YAZGPT>> find the book with isbn 0688002307, then use a title/author search to locate
potential matching editions. Make a list of only those results where the
Author and Title are similar to the original book
Function Call search {
"isbn": "0688002307"
}
Hitcount: 1
Function Call search {
"title": "Zen and the art of motorcycle maintenance:",
"author": "Pirsig, Robert M."
}
Hitcount: 7
Here are the potential matching editions of the book "Zen and the art of motorcycle maintenance" by
Robert M. Pirsig that have similar titles and authors:
1. Title: Zen and the art of motorcycle maintenance:
- Author: Robert M. Pirsig
- Publication: New York, Morrow, 1974.
- ISBN: 0688002307
2. Title: Zen and the art of motorcycle maintenance :
- Author: Robert M. Pirsig
- Publication: New York, W. Morrow, 1999.
- ISBN: 0688171664 (pbk.)
3. Title: Zen and the art of motorcycle maintenance :
- Author: Robert M. Pirsig
- Publication: New York, Morrow, 1984, c1974.
- ISBN: 0688032079
Please note that these are the editions that have similar titles and authors to the original
book. If you need more information about any of these editions, please let me know.
YAZGPT>>
TODO
Explore use cases and sumarize results: General research, copy cataloging, resource sharing
Would it make sense to predefine multiple search targets and let the LLM choose the modst appropriate one? Create etc/targets and a way to specify a list of available targets for a session.

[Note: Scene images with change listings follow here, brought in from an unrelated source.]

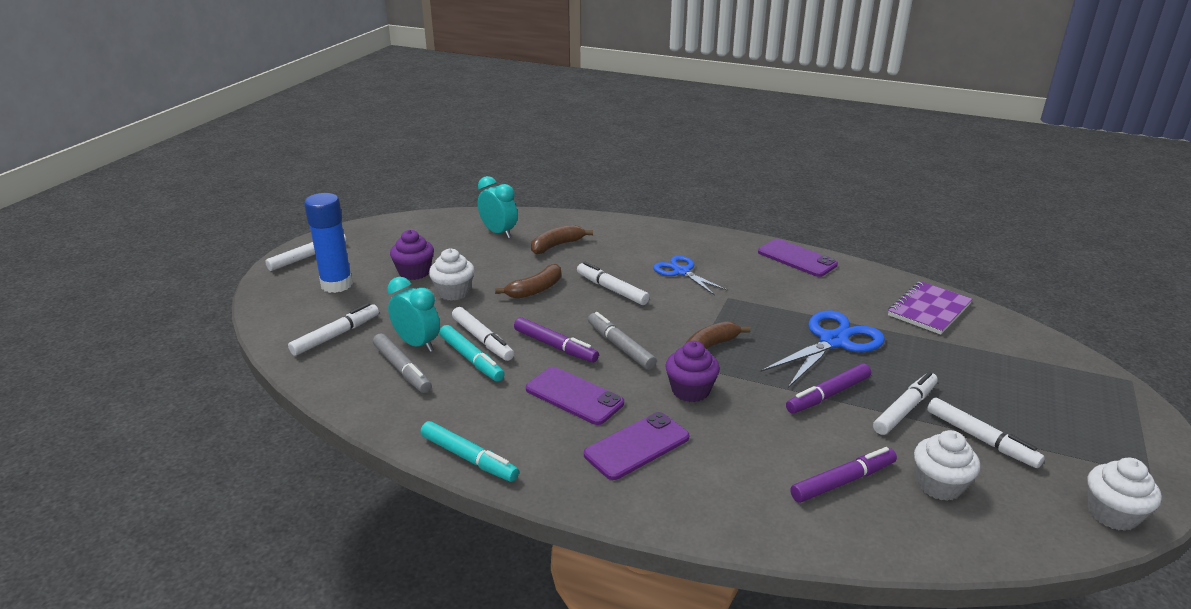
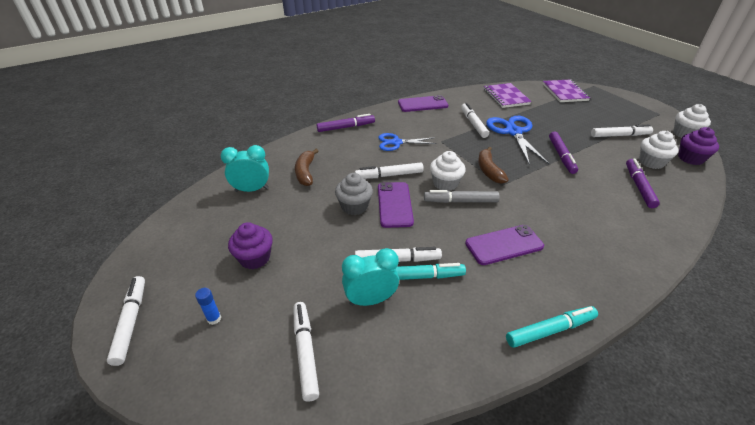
camera: 55 degrees left, 10 degrees up
(336, 285) = (214, 318): blue glue stick -> blue glue stick, size x0.41
(402, 369) = (401, 324): grey marker -> none
(453, 292) = (313, 248): white cupcake -> white cupcake (445, 183)
(535, 290) = (354, 206): brown banana -> grey cupcake
(555, 346) = (437, 228): purple marker -> purple marker (346, 127)
(637, 446) = (575, 242): purple phone -> purple phone (394, 204)
(690, 390) = (528, 196): purple cupcake -> purple cupcake (690, 158)
(905, 409) = (586, 142): white marker -> white marker (473, 124)
(1044, 356) = (564, 92): none -> purple notebook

List remaining context buffer space; add some kind of cleanout/compression of older messages. Right now, everything is kept which is likely to lead to crummy results is a session goes on too long anyway.
Make the temperature a command line setting to allow experimentation. Possibly, t=0 would be preferable for these kinds of explorations but right now the "creativity" of temp=1 may be good for discovery/ideation.